Six years ago, a war between The Humanitarian Army (representing the humans) and The Opus (representing the world’s magic creatures) destroyed magic. Known as The Coda, the event resulted in catastrophe in Sunder City. Without magic to sustain them, Elves rapidly aged and died, Were’s were left as half-transformed freaks, Vampires withered as they starved, while other creatures shed scales, or fur, or skin, and to the disadvantage of all, machinery and technology, once infused or forged with magic, stopped working. Arnold has created a bleak, gritty and imaginative world, with ‘Man For Hire’ Fletch Phillips at its center.

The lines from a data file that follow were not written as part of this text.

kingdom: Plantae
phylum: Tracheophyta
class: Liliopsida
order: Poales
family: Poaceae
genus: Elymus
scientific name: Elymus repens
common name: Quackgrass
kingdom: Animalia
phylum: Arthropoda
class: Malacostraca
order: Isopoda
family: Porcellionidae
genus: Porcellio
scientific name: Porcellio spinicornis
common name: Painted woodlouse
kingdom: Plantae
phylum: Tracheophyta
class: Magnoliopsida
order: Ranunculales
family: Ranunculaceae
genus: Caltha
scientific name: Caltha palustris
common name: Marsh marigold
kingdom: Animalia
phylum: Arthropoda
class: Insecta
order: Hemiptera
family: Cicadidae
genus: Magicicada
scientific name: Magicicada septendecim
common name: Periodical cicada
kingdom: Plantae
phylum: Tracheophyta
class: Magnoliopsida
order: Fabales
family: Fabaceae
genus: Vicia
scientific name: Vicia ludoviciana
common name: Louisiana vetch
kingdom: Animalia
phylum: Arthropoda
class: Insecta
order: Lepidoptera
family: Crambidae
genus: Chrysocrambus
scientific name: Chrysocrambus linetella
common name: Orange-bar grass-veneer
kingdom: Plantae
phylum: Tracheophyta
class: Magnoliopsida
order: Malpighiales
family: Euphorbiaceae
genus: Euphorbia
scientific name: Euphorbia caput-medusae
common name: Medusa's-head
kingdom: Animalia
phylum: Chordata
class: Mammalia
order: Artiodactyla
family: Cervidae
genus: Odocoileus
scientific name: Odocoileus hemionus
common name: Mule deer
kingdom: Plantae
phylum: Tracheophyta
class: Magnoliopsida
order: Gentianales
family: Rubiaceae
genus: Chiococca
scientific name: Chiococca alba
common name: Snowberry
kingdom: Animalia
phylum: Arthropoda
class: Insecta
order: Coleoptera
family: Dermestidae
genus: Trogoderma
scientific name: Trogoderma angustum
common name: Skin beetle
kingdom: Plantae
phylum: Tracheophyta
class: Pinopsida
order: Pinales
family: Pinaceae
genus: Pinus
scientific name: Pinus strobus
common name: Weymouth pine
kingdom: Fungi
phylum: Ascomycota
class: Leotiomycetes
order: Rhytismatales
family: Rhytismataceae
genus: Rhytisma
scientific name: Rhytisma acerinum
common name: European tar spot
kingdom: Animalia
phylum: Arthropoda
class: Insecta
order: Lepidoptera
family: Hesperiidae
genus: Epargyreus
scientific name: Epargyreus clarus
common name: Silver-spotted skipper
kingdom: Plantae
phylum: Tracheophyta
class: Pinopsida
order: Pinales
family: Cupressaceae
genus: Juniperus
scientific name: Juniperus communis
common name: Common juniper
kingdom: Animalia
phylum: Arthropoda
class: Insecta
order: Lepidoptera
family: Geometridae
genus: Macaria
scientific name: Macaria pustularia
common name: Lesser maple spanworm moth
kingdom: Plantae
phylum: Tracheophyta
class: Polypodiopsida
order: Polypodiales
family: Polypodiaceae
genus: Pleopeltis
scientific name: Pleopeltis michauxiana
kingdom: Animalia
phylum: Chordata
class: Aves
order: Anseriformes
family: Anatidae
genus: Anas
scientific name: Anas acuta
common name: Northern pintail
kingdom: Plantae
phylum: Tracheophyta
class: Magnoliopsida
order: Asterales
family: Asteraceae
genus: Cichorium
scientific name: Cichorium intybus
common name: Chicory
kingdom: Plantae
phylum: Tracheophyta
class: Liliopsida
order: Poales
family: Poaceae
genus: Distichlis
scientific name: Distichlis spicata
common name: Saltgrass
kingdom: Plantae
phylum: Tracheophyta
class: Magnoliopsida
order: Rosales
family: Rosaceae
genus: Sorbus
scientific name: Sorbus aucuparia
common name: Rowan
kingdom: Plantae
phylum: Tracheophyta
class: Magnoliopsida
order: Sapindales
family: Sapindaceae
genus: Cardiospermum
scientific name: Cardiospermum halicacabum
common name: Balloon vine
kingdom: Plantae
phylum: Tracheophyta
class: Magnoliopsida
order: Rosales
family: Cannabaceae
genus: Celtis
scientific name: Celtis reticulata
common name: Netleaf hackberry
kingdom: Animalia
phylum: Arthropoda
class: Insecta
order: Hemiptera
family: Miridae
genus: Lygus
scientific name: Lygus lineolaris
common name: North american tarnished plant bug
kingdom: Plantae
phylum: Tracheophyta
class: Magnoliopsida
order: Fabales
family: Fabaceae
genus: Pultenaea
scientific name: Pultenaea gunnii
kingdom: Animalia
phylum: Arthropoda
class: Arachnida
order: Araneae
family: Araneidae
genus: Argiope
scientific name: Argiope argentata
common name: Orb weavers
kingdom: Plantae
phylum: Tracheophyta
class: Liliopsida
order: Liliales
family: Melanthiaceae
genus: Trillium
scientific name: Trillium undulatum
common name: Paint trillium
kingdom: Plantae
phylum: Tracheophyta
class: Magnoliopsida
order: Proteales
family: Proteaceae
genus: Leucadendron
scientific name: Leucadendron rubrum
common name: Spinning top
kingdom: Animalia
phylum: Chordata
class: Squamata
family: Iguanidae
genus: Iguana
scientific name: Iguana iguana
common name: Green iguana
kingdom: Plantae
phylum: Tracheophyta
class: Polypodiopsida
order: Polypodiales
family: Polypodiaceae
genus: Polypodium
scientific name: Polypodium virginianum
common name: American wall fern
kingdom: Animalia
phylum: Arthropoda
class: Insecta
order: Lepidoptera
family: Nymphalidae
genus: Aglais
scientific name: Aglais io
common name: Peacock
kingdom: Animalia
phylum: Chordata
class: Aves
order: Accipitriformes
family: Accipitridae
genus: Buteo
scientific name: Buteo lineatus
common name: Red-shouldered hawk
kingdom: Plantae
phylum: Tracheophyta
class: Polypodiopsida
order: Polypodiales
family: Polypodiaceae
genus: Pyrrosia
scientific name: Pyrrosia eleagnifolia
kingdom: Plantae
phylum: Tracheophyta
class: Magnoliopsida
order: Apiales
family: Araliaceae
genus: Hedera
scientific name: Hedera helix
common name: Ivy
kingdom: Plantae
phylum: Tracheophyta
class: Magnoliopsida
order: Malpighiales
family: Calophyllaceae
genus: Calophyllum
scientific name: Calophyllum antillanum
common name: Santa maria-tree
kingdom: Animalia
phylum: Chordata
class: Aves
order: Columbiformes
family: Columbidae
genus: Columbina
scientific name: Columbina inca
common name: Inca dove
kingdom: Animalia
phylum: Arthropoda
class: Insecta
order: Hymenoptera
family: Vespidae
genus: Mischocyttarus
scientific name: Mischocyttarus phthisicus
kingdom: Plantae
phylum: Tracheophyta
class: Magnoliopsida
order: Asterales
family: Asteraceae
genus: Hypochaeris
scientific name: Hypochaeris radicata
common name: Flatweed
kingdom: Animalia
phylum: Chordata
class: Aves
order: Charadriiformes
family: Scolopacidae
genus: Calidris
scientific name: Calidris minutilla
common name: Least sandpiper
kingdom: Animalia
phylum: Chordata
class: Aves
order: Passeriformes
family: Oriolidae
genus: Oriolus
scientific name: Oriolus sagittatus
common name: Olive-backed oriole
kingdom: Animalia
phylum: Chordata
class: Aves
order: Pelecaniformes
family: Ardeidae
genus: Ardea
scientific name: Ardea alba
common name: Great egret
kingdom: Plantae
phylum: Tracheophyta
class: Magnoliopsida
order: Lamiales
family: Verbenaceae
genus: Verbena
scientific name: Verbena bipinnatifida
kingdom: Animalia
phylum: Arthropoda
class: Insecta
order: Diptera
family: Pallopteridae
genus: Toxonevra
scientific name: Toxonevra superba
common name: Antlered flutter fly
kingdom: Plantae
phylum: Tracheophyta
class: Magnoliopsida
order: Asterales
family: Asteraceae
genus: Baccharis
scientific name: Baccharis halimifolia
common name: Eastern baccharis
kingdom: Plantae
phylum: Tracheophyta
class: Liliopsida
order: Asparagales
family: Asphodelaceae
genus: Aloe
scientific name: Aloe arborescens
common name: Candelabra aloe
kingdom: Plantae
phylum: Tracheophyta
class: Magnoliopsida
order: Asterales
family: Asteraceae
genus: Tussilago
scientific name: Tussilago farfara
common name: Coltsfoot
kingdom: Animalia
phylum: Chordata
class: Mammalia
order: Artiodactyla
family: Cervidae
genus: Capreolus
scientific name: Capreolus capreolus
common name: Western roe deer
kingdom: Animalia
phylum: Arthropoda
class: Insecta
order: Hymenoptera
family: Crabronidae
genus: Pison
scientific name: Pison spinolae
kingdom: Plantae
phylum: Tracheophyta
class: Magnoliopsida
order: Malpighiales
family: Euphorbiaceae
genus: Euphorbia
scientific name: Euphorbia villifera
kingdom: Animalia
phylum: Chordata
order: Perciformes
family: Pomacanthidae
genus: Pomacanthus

Fletch Phillips embodies the traits of a traditional noir P.I. in that he is a morose, down-on-his-luck, functional alcoholic who sleeps on a fold down bed in his dingy office. An orphan who lost his parents in horrific circumstances, Fletch once lived in a caring but closed community which he fled at eighteen to explore the wider world he half-remembered. He is terribly flawed, but not quite yet irredeemably, and I found him quite likeable. His journey from curious runaway teen, to guilt-ridden Man For Hire sporting three significant tattoo’s on his arm, is the subject of several flashbacks through the novel, which also eventually explains his role in the death of magic.

It’s not (metaphorically speaking) a blonde bombshell that walks into Fletch’s office to launch the story, it’s the headmaster of a local school searching for his friend and colleague – a centuries old, and ailing vampire. Fletch’s search leads him through the seedy streets of Sunder City, occasionally getting in they way of the police, (whom mostly despise him), and generally making more enemies than friends. I thought the mystery was fairly well plotted, though not particularly complex, and I would have preferred Fletch investigate more actively than he seemed to. I was also perhaps a little disappointed with the lack of action in the plot overall, but am prepared to forgive that given the need for Arnold to create the foundation of both the setting and character.

The Last Smile In Sunder City is a robust beginning to what I believe has the potential to be a popular fantasy series. I found it to be an easy and engaging read.